AVAILABLE DATA section start

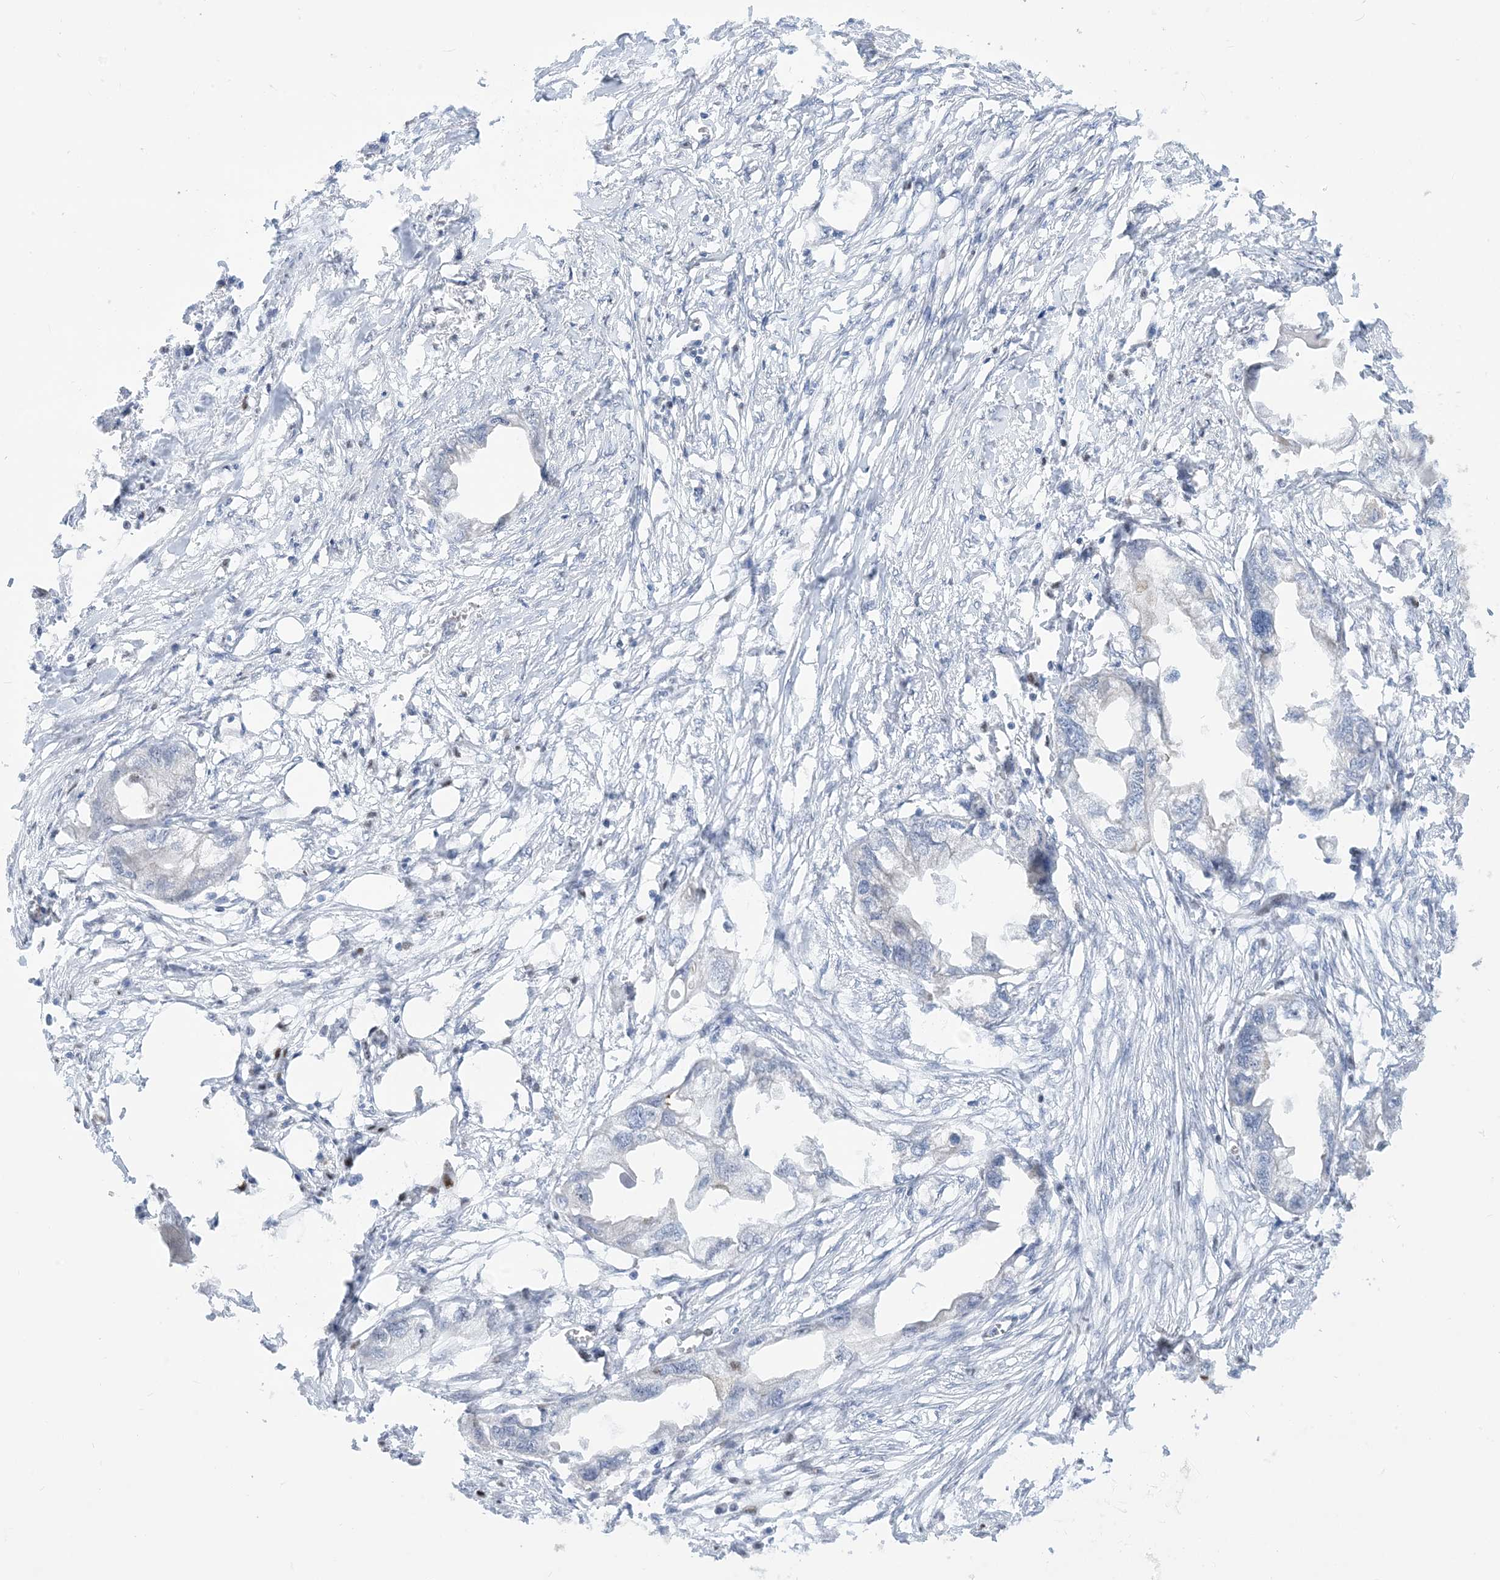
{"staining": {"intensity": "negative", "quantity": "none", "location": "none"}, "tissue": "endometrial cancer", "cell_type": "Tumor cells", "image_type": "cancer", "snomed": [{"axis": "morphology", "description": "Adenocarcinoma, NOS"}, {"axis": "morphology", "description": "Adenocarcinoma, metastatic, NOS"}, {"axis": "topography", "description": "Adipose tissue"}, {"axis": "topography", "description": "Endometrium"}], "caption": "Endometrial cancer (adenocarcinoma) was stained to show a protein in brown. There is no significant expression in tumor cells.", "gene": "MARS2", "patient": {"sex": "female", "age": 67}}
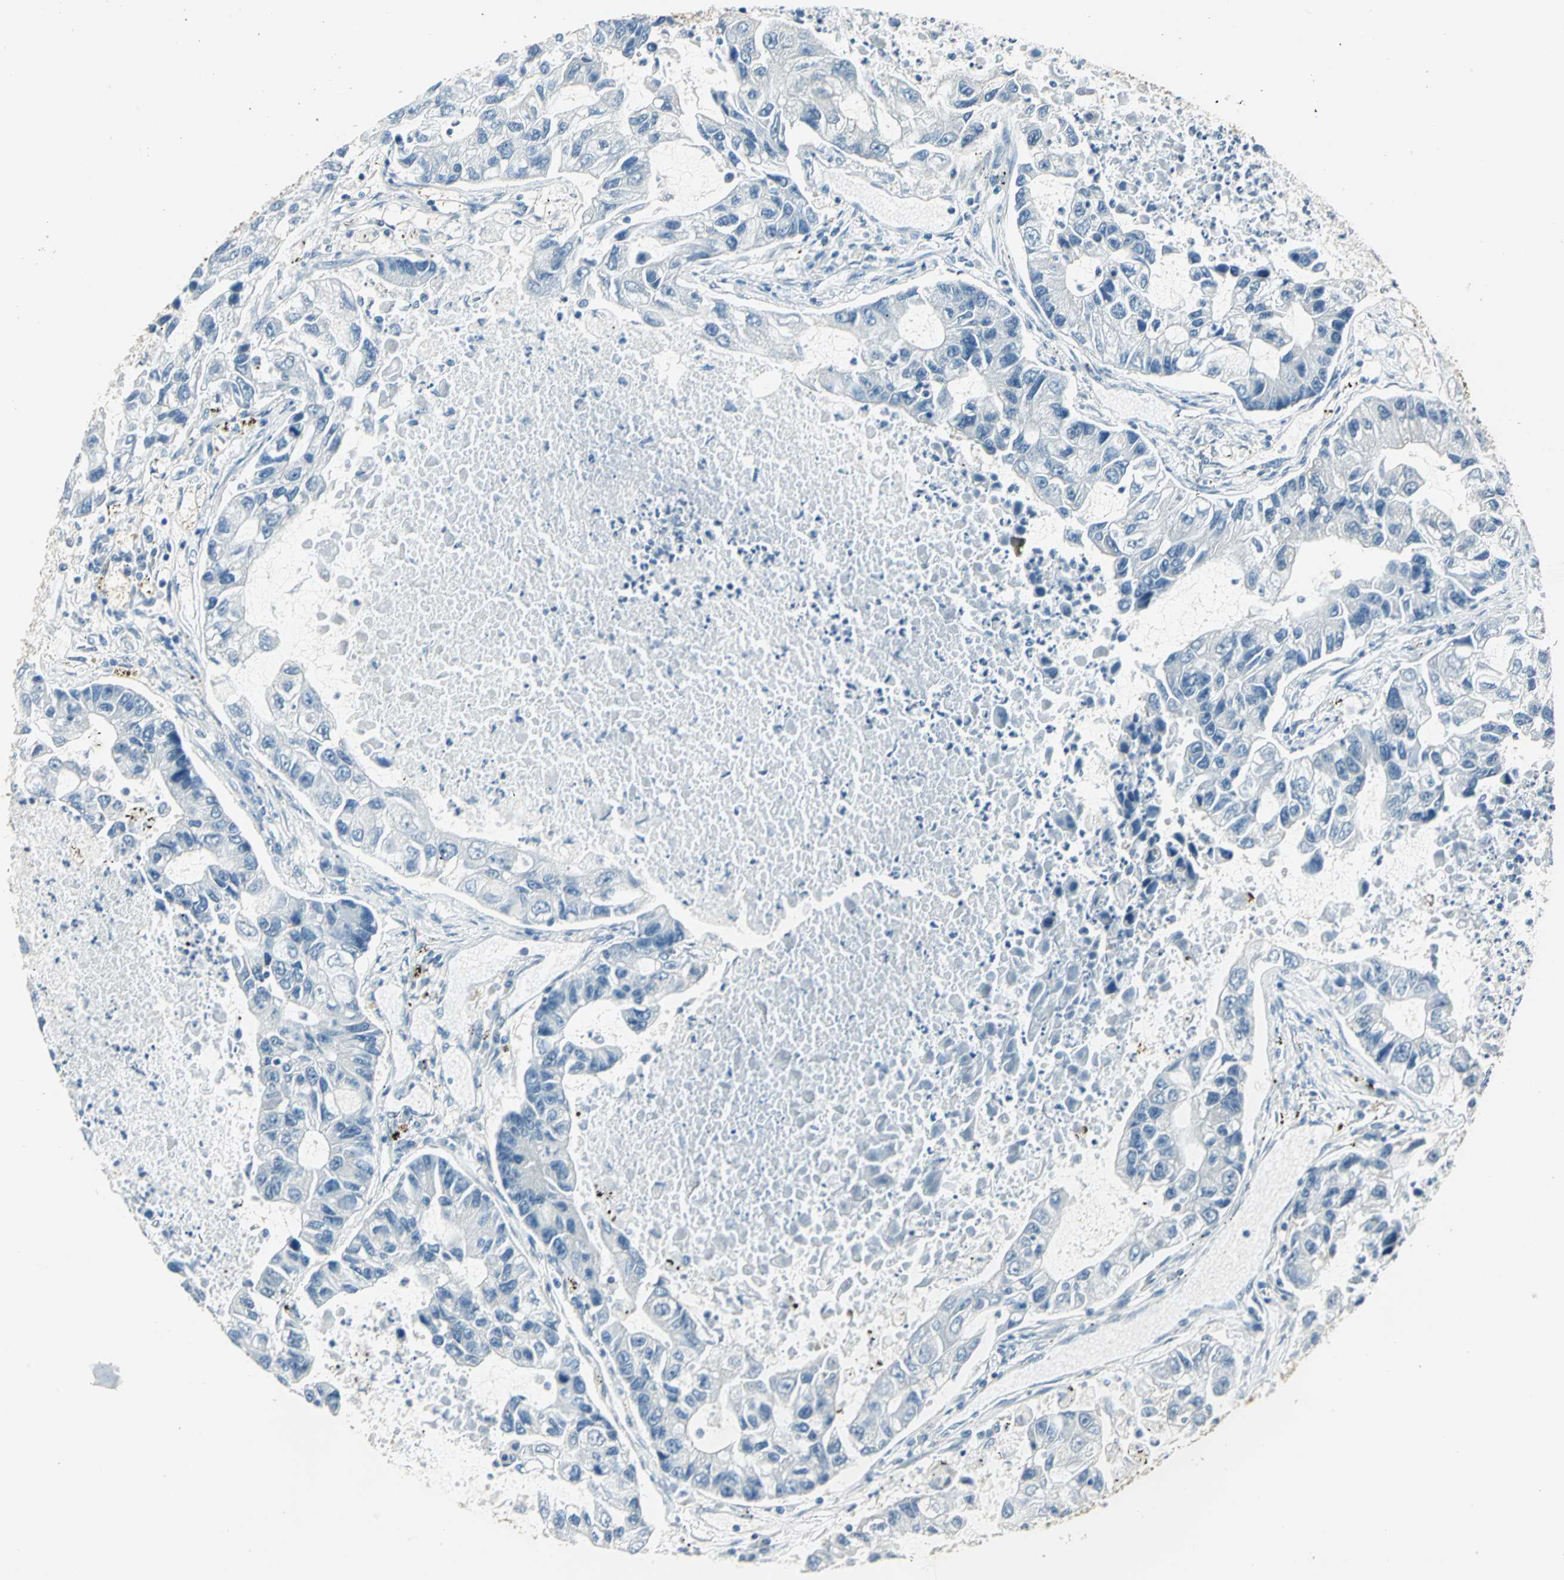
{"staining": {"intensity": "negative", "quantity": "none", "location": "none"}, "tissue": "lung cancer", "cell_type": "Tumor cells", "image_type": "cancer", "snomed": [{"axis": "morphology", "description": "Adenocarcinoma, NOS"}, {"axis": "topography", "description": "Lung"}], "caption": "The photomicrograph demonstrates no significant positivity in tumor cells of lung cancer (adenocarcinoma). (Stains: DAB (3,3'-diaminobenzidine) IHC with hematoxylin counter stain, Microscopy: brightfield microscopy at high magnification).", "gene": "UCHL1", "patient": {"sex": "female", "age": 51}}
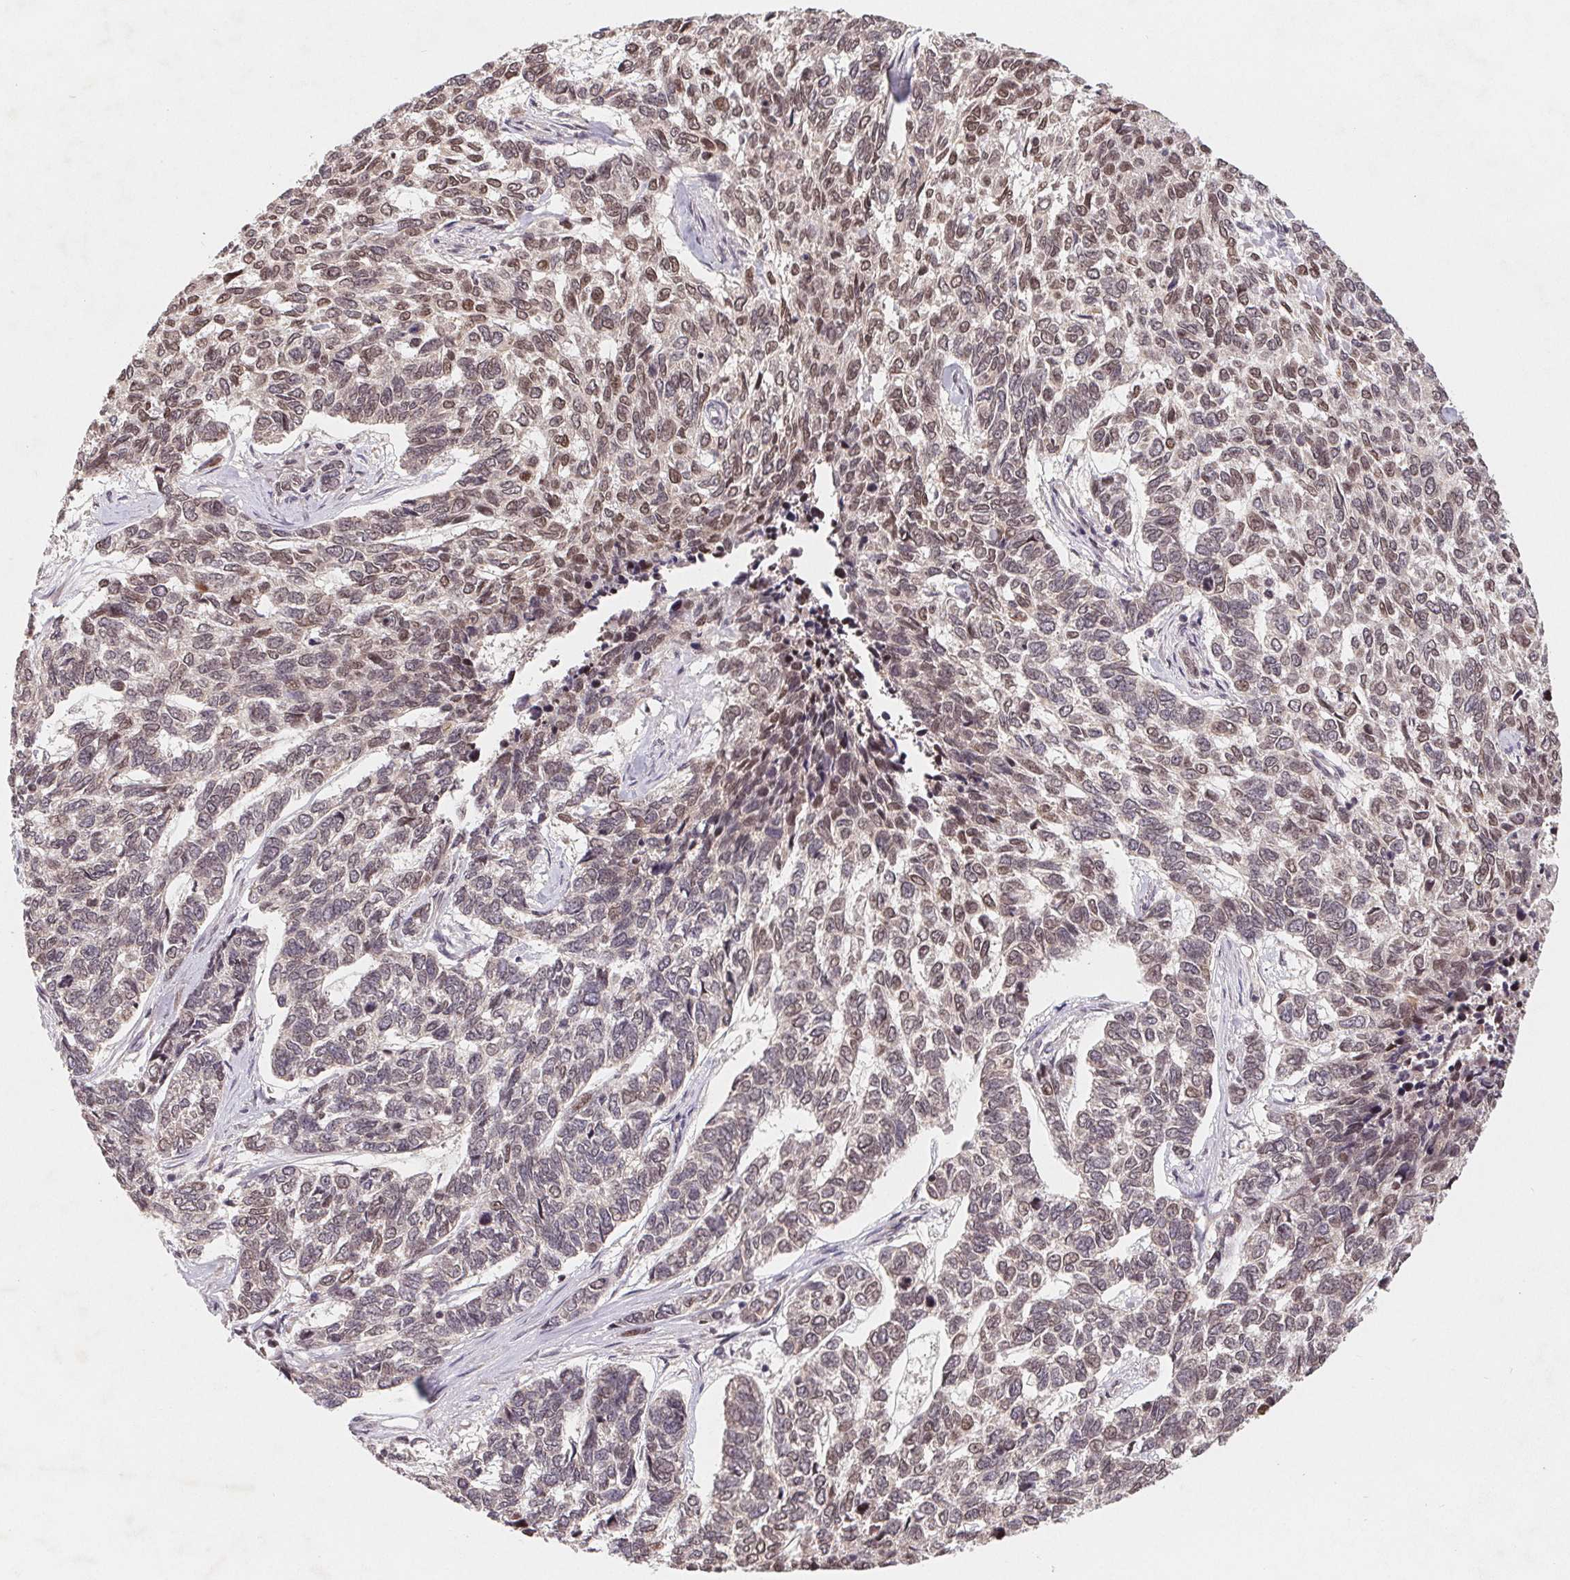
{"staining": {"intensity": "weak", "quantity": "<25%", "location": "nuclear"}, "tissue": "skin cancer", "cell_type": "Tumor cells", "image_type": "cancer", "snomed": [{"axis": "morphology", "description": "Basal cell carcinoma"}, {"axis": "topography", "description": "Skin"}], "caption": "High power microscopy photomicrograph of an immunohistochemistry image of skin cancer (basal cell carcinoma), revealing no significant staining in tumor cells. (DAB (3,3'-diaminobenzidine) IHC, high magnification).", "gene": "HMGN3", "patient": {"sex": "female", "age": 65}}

AVAILABLE DATA section end

TASK DETAILS – Set down the complete material exactly, but do not include the images.

SOLUTION TO THE EXERCISE –
{"staining": {"intensity": "negative", "quantity": "none", "location": "none"}, "tissue": "endometrial cancer", "cell_type": "Tumor cells", "image_type": "cancer", "snomed": [{"axis": "morphology", "description": "Adenocarcinoma, NOS"}, {"axis": "morphology", "description": "Adenocarcinoma, metastatic, NOS"}, {"axis": "topography", "description": "Adipose tissue"}, {"axis": "topography", "description": "Endometrium"}], "caption": "Endometrial cancer (adenocarcinoma) was stained to show a protein in brown. There is no significant expression in tumor cells.", "gene": "MARS2", "patient": {"sex": "female", "age": 67}}
{"staining": {"intensity": "negative", "quantity": "none", "location": "none"}, "tissue": "lung cancer", "cell_type": "Tumor cells", "image_type": "cancer", "snomed": [{"axis": "morphology", "description": "Adenocarcinoma, NOS"}, {"axis": "topography", "description": "Lung"}], "caption": "The photomicrograph demonstrates no significant positivity in tumor cells of lung cancer (adenocarcinoma). (Stains: DAB (3,3'-diaminobenzidine) IHC with hematoxylin counter stain, Microscopy: brightfield microscopy at high magnification).", "gene": "UCHL1", "patient": {"sex": "female", "age": 51}}
{"staining": {"intensity": "weak", "quantity": "<25%", "location": "nuclear"}, "tissue": "skin cancer", "cell_type": "Tumor cells", "image_type": "cancer", "snomed": [{"axis": "morphology", "description": "Basal cell carcinoma"}, {"axis": "topography", "description": "Skin"}], "caption": "High power microscopy photomicrograph of an immunohistochemistry image of skin cancer (basal cell carcinoma), revealing no significant staining in tumor cells. (DAB (3,3'-diaminobenzidine) IHC, high magnification).", "gene": "HMGN3", "patient": {"sex": "female", "age": 65}}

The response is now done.